Pilot Study for Investigating the Cyclic Response of the Recentering Bridge Bearing System Combined with the Friction Damper

1Department of Civil and Environmental Engineering, Incheon National University, Incheon 22012, Republic of Korea
2Incheon Disaster Prevention Research Center, Incheon National University, Incheon 22012, Republic of Korea

Received 11 May 2016; Revised 24 July 2016; Accepted 8 August 2016

Academic Editor: Pavel Lejcek

Copyright © 2016 Jong Wan Hu and Yong-il Cho.

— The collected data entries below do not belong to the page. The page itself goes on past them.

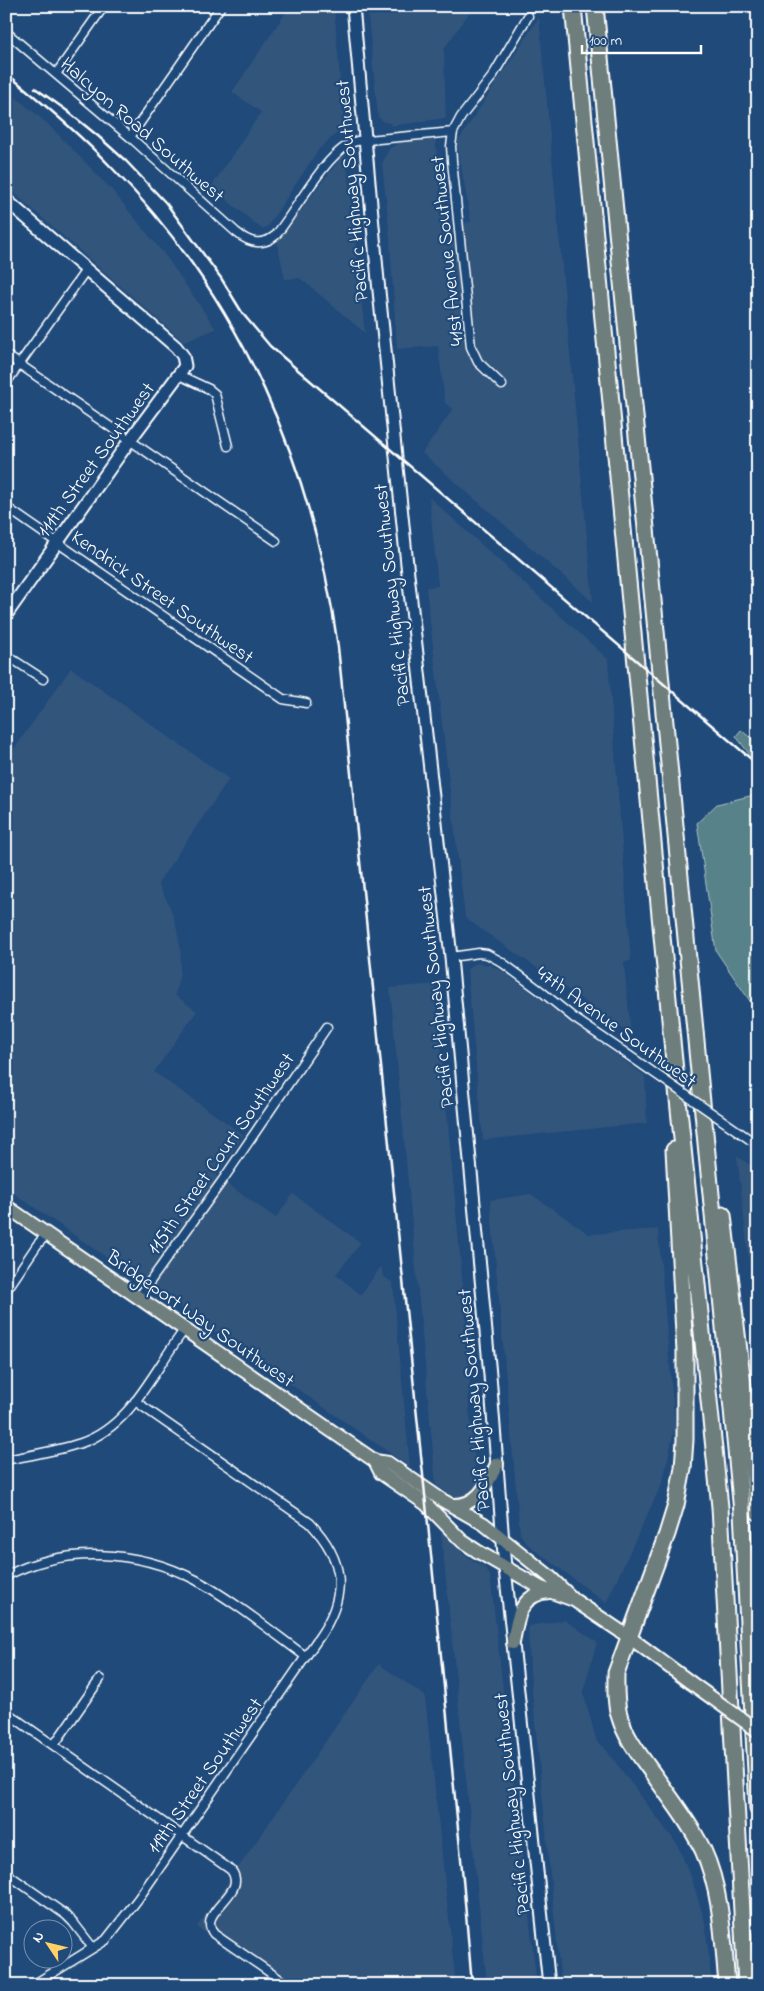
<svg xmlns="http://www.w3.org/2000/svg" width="764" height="1991" viewBox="0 0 764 1991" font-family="'Indie Flower',sans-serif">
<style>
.built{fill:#32547c}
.green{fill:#588289;stroke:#acc0c4}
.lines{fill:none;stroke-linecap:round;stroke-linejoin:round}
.street-casing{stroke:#fff;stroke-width:11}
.secondary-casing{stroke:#fff;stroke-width:15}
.primary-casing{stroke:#fff;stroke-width:16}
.highway-casing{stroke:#fff;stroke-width:19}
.street{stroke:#1f4a7a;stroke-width:8}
.secondary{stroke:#1f4a7a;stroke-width:11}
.primary{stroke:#6d7e7c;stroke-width:12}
.highway{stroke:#6d7e7c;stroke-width:15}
.rail{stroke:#fff;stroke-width:2.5}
.street-bridge-casing{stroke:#fff;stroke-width:11;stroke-linecap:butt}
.primary-bridge-casing{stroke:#fff;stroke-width:16;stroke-linecap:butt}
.street-bridge{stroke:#1f4a7a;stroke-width:8}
.primary-bridge{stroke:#6d7e7c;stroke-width:12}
.labels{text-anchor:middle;stroke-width:4.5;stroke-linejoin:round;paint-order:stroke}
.street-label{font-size:20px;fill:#fff;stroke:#1f4a7a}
</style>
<rect width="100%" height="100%" fill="#1f4a7a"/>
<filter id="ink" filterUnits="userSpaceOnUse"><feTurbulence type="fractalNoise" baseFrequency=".02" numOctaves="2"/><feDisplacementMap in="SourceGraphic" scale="10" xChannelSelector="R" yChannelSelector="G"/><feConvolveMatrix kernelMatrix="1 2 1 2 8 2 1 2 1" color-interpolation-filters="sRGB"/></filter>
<g filter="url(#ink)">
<path class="built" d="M290 6H334L344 127 319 149 268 226 262 229 211 187 261 112 232 92Z
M367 6H474L444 49 446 118 391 126 390 123 384 122 378 117Z
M539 17 593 602 422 453 453 409 445 403 438 346 397 349 389 228 382 164 384 159 389 149 398 143 435 137 442 206 448 205 450 224 471 222 457 143Z
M6 89 48 124 112 190 168 259 216 329 184 342 6 186Z
M346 156 365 333 300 278 285 279 277 242 341 157Z
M429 497 608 659 631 961 624 962 631 1034 465 918 426 587 438 586Z
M71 668 229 779 158 883 170 907 176 925 181 951 180 973 175 995 197 1011 154 1072 244 1135 216 1176 276 1218 293 1194 361 1243 336 1274 361 1295 381 1266 383 1276 393 1283 410 1467 6 1188V760Z
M479 963 490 965 504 972 645 1076 647 1123 483 1140 467 970 473 964Z
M435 984 471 1373 468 1397 477 1483 473 1492 467 1497 460 1499 456 1498 436 1485 390 988Z
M737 1156 758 1170V1341Z
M531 1194 589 1234 658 1229 675 1426 663 1481 606 1603 527 1544 520 1534 490 1200Z
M441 1532 465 1555 485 1568 490 1575 537 1985H487Z
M565 1620 597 1642 583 1692 597 1742 604 1747 677 1844 692 1879 705 1922 712 1985H561L530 1671 528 1626Z
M379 1664 425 1696 456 1985H277L197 1927Z"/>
<path class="green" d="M741 730 758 744V766L736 736Z
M758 794V1013L716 951 697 823 717 804Z"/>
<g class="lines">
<defs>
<path id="street" d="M6 32 130 137 236 232C249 243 262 247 276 235 296 211 327 149 357 141L453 132 461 117 492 77 528 16
M56 74 104 6
M453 132 451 146 452 161 471 347 478 362 502 385
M130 137 221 6
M6 355 276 541
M179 375 209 389 215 394 228 446
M6 383 86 270
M6 507 283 699 306 703
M6 655 43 679
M451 957 479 953 487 954 500 961 542 992 574 1018 624 1052
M6 1291 37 1245 47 1234
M139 1297 222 1181 327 1027
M6 1460C31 1455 57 1451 81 1443 132 1426 154 1369 185 1329
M6 1576C65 1545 138 1550 196 1580 233 1600 271 1631 305 1656
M6 1712 231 1870C250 1894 195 1911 214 1934L288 1985
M54 1745 100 1679
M6 1873 66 1915 73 1922 93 1948
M33 1985 106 1940 138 1899 320 1636C348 1594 345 1560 310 1523L135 1401"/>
<path id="secondary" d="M353 6 378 281 408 574 451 957 490 1375 505 1568 549 1985
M6 200 176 347 183 356 185 366 130 440 6 615"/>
<path id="primary" d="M6 1206 375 1461 381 1473 426 1504 462 1541 477 1551 541 1588 574 1600
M375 1461 388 1463 442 1500 484 1524 549 1576 574 1600 629 1637 690 1682
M451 1505C478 1507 487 1485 497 1464
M513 1643C517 1618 520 1594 549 1592"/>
<path id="highway" d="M573 6 673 1051 720 1507 746 1985
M595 6 742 1512 758 1809
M674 1150 685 1352V1440L683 1468 676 1505 667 1534 616 1673C616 1688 615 1704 620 1718 625 1735 636 1750 646 1764 666 1792 688 1820 703 1850 722 1891 723 1941 727 1985
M723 1215 758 1512"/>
</defs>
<use href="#street" class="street-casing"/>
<use href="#secondary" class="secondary-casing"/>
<use href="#primary" class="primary-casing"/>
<use href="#highway" class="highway-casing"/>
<use href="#street" class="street"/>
<use href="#secondary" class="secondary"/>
<use href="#primary" class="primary"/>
<use href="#highway" class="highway"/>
<path class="rail" d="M6 73C43 103 80 134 113 169 242 300 313 467 338 647L427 1514 463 1879 472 1985
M35 88 66 110 98 136 126 161 166 203 221 278 243 314 270 346 758 765"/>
<defs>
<path id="street-bridge" d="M624 1052 752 1141"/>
<path id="primary-bridge" d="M690 1682 758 1731"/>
</defs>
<use href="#street-bridge" class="street-bridge-casing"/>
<use href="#primary-bridge" class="primary-bridge-casing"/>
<use href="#street-bridge" class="street-bridge"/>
<use href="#primary-bridge" class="primary-bridge"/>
</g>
</g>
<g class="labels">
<g class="street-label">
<text transform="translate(143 129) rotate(41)" y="7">Halcyon Road Southwest</text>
<text transform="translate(351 191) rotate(-95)" y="7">Pacific Highway Southwest</text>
<text transform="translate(446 251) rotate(-96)" y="7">41st Avenue Southwest</text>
<text transform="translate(95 459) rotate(-54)" y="7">111th Street Southwest</text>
<text transform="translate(391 595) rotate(-96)" y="7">Pacific Highway Southwest</text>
<text transform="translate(163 596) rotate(35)" y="7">Kendrick Street Southwest</text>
<text transform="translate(435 997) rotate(-96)" y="7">Pacific Highway Southwest</text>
<text transform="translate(617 1026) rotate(36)" y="7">47th Avenue Southwest</text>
<text transform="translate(220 1153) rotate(-55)" y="7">115th Street Court Southwest</text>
<text transform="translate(201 1318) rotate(35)" y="7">Bridgeport Way Southwest</text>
<text transform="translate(473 1400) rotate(-95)" y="7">Pacific Highway Southwest</text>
<text transform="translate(204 1775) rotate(-55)" y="7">119th Street Southwest</text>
<text transform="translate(511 1804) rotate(-96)" y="7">Pacific Highway Southwest</text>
</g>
</g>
<rect width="764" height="1991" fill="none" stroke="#1f4a7a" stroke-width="25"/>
<rect x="12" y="12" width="739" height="1966" fill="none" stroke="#fff" stroke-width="2" filter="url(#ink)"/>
<g transform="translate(48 1944) rotate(305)"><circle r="24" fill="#1f4a7a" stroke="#7992af"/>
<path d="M0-4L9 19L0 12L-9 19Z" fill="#ffd166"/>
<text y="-8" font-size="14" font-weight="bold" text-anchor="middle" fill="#ffffff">N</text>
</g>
<path d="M582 45v8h119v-8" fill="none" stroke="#ffffff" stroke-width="2.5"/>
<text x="589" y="45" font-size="15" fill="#ffffff" stroke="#1f4a7a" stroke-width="4" paint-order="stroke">100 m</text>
</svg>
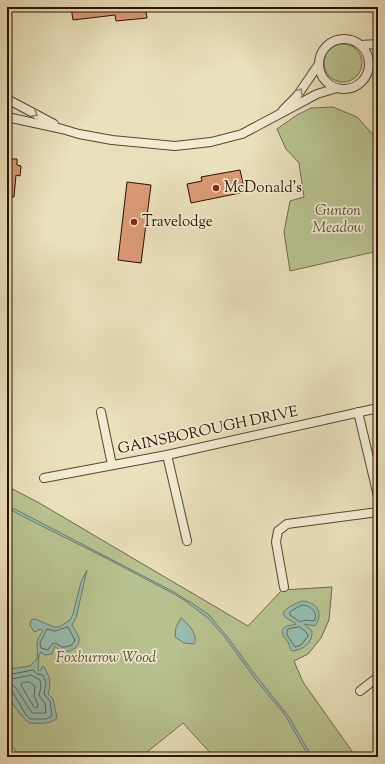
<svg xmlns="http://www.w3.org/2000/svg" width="385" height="764" font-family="'Sorts Mill Goudy',serif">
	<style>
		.green { fill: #b8c290; stroke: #726948 }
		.water { fill: #98bdaf; stroke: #6d7869 }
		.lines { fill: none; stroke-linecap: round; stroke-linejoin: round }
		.shore { stroke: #626658; stroke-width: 1 }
		.building { fill: #da9976; stroke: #2c1001 }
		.minor-casing { stroke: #5c4430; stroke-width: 10 }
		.minor { stroke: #f1ebd3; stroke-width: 8 }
		.oneway { stroke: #988874 }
		.poi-dot { fill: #8f2418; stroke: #f1ebd3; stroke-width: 1.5 }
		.labels { text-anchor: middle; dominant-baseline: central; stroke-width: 3.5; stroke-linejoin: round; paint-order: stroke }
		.poi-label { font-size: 15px; fill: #2c1001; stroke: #f1ebd3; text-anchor: start }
		.park-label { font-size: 15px; font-style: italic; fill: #5d4e33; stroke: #f1ebd3 }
		.street-label { font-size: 15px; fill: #2c1001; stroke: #f1ebd3 }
	</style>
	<rect width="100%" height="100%" fill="#eae0bc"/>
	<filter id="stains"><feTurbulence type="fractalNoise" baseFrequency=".005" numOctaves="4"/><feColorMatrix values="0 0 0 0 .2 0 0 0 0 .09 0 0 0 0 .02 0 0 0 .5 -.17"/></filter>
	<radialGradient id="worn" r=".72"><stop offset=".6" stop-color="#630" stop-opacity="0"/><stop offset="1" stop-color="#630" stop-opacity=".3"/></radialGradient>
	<g class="green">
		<circle cx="343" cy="63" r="19"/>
		<polygon points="333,107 357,117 378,140 378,251 290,271 284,232 290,201 304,197 299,163 286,149 277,129 297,115 311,108"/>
		<polygon points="7,486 41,504 248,626 282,590 332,587 329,620 321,638 308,654 294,661 303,682 356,757 214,757 183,723 141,757 20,757 7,740"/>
	</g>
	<g class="water">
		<polygon points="7,505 174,592 188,601 187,602 174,594 106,558 18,514 7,507"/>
		<path d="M87,570L76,618L72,625C74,629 79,634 79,640C79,651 62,656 55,646L52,654L45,655L41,652L39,655L38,669L40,671L43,666C49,673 52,685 48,694L53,699L57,718C50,725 38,723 29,723C20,715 8,700 7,688C6,683 7,678 7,672L10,669L30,666L37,659C39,645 33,644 43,631L41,629L34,632L30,625L31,620L35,619L54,627H59L70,620L73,614L81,582Z"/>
		<polygon points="189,601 209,615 229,639 253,672 289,717 312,757 309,757 285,715 256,680 224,636 208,618 188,603"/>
		<path d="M302,601C317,602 324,613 315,626L304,624L312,631C313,643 303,650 292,651C289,648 290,646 288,642C287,640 285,639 284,637C278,626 289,626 296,624L285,617L283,613C287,607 295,604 302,601Z"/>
		<path d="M181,618C188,624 199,635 194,644L184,643L175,637L176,627Z"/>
	</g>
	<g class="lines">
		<g class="shore">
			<path d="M302,605C310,605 319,612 314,621L305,620L300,622L290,615V612Z"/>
			<path d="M68,627L75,640C73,646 68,647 62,647L55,643L52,644L48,650L41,648L40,643L47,629L55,631Z"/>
			<polygon points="300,627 307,633 308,636 301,645 295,647 287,635 287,631 288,629"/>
			<polyline points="7,675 33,670 37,674 43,675 46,683 44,694 50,701 52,716 46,719 30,719 26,715 12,691 7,689"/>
			<polyline points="7,680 31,675 40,680 41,687 39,695 45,704 46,713 32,713 16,688 12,685 7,684"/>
			<polygon points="29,682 35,686 34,696 38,705 37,708 34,707 21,685 22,683"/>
		</g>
	</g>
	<g class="building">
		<polygon points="71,7 145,7 147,18 116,21 115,15 73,20"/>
		<polygon points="7,159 17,159 17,165 21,166 20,176 16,175 14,197 7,196"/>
		<polygon points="240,170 245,192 191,203 187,184 202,181 201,177"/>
		<polygon points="127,182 151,185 141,263 118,260"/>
	</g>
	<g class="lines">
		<g class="minor-casing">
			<g id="minor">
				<circle cx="344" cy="64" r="25"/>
				<polyline points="361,45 378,44"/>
				<polyline points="7,99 54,124"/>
				<polyline points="283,110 297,96 319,64"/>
				<polyline points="7,117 62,129 79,134 112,140 175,146 211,142 242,134 317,94 337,88"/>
				<polyline points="101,412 112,465"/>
				<polyline points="358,412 378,496"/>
				<polyline points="167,455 187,541"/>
				<polyline points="44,478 167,455 378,408"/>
				<polyline points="284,587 276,542 278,531 287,524 378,512"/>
				<polyline points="360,691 378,677"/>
			</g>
		</g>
		<use href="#minor" class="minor"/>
	</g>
	<defs><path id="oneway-chevron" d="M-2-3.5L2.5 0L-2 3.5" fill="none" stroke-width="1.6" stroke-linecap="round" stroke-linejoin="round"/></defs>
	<g class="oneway">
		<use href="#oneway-chevron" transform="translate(300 91) rotate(-54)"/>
		<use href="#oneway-chevron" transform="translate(35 114) rotate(29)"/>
	</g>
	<g class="poi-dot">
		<circle cx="216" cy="188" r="4"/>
		<circle cx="134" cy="222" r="4"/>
	</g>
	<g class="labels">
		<g class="poi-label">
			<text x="224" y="188">McDonald's</text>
			<text x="142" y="222">Travelodge</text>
		</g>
		<g class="park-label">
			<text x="338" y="211">Gunton<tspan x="338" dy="17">Meadow</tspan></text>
			<text x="106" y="658">Foxburrow Wood</text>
		</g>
		<g class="street-label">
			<text transform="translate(208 431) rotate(-12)">GAINSBOROUGH DRIVE</text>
		</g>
	</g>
	<rect width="385" height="764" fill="none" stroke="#eae0bc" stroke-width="24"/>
	<rect x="8" y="8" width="369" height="748" fill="none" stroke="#2c1001" stroke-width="2"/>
	<rect x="12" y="12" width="361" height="740" fill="none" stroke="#2c1001"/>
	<rect width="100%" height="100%" filter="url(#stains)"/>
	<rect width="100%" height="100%" fill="url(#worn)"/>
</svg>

This is an open access article distributed under the Creative Commons Attribution License, which permits unrestricted use, distribution, and reproduction in any medium, provided the original work is properly cited.

Abstract

The bridge bearing is one of the component members which provide resting supports between piers and decks. The bridge bearing is intended to control longitudinal movement caused by traffic flow and thermal expansion, thereby reducing stress concentration. In high seismicity area, the bridge bearing has been utilized as the base isolation system to mitigate acceleration transferred from the ground. Although the existing bridge bearing installed between superstructure and substructure provides extra flexibility to the base of the entire structure, considerable permanent deformation occurs due to lack of recentering capacity after earthquake. It is required to spend extra cost for repairing impaired parts. The bridge bearings integrated with superelastic shape memory alloy (SMA) devices used for upgrading the recentering effect into the friction damper are proposed in this study. The refined finite element (FE) analyses are introduced to reproduce the response of such new structures under cyclic loading condition. The bridge bearing systems that maintain uniform recentering capability are designed with various friction coefficients so as to examine energy dissipation and residual deformation through FE analyses. After observing FE analysis results, optimal design for the recentering bridge bearing system will be proposed to take advantage of energy dissipation and self-centering capacity.